Weighing on the market was an unexpected peace deal between warring factions in Libya that could bring up to 1 million barrels more to the market.

Libya’s National Oil Corp said this week it expects production to rise to around 260,000 barrels per day, or bpd, by next week, up from some 100,000 bpd before the blockade of its oil ports and oilfields lifted by forces aligned to renegade general Khalifa Haftar.

Analysts estimate now that total Libyan production could reach 550,000 bpd by the end of the year and nearly 1 million bpd by mid-2021. All that for a country that did not export a single barrel from January due to the civil war forced by Haftar. At its peak in 2008, Libya produced nearly 1.8 million bpd.

The shifting market dynamics could force OPEC back to the drawing board, to figure out what to do with all that unexpected new supply.
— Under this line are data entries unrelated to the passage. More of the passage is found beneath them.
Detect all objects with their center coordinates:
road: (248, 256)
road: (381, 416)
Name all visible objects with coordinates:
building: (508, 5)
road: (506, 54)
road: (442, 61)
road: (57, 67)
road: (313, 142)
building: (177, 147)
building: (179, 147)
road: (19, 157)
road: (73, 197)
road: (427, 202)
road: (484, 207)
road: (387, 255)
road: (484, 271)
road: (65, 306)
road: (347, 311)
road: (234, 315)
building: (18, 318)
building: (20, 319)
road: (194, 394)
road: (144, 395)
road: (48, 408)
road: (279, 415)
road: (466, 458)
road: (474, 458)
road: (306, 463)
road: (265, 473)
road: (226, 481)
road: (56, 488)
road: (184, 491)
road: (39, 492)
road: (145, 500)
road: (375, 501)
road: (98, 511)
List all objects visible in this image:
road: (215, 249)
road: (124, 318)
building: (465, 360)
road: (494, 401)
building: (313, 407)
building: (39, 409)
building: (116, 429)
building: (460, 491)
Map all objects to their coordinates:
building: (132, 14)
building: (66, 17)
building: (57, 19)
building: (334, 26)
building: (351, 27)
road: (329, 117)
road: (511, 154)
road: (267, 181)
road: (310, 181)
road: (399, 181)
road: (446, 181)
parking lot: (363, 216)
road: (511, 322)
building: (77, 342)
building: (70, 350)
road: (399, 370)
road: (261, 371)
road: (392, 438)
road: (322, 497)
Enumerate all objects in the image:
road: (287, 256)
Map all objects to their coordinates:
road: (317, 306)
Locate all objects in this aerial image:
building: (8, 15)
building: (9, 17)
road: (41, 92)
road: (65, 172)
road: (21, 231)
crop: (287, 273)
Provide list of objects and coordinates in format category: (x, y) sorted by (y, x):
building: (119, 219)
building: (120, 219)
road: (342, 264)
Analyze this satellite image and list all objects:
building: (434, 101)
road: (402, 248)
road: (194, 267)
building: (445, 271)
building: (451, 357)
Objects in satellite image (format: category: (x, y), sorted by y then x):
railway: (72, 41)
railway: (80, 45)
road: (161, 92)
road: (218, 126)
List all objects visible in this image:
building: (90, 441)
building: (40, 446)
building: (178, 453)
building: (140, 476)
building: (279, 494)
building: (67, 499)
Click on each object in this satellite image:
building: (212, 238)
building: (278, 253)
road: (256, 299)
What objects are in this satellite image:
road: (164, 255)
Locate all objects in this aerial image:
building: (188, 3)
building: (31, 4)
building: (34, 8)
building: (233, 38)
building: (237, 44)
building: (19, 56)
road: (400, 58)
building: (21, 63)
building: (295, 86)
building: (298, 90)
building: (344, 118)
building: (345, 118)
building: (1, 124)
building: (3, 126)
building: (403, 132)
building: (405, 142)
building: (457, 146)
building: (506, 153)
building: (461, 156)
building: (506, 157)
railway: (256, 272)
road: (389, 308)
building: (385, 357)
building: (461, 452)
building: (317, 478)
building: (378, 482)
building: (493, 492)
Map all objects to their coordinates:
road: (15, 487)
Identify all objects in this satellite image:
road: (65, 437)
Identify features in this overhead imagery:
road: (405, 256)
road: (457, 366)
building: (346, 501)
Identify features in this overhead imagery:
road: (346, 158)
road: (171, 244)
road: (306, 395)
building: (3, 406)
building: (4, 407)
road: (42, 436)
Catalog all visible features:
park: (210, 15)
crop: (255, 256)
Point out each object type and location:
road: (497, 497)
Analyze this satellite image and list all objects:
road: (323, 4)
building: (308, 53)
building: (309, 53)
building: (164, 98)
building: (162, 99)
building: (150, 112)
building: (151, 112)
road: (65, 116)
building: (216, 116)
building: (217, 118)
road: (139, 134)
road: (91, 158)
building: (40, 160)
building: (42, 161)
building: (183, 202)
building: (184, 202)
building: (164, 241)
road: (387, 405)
“We do not need the extra oil,” Marco Dunand, Mercuria’s co-founder and Chief Executive told Bloomberg in an interview this week, referring to the higher Libyan output.

Dunand said global oil stocks increased by 500,000 to 1 million bpd in September but will be drawn down by about 1 million bpd in the fourth quarter.

He added: “We see a fair amount of oil going into ships, into floating storage, now. We are filling up both tankers as floating storage and onshore tanks in September. There has been a slow-down in the global rebalancing process.”

Standard Chartered (OTC:SCBFF) analyst Emily Ashford (NYSE:AINC), meanwhile, told a Bloomberg-hosted panel discussion that a possible collapse in the OPEC+ deal is the biggest downside price risk to the oil market.

Another problem noted by analysts at Bloomberg: Time spreads between front-month and nearby contracts signaling further weakness. The spreads between the two nearest December contracts for both U.S. and global benchmark crude futures have lately moved deeper into contango — meaning losses for those rolling such positions month after month.

Reports also emerged earlier this month that commodity traders were chartering more tankers to store crude oil offshore, sparking concern we could see something like a repeat of this spring when hundreds of millions of barrels of unsellable oil had to be dumped on tankers because onshore storage was full. After the lockdowns ended, oil sales began improving but not for jet fuel, which remains the worst demand component of the lot.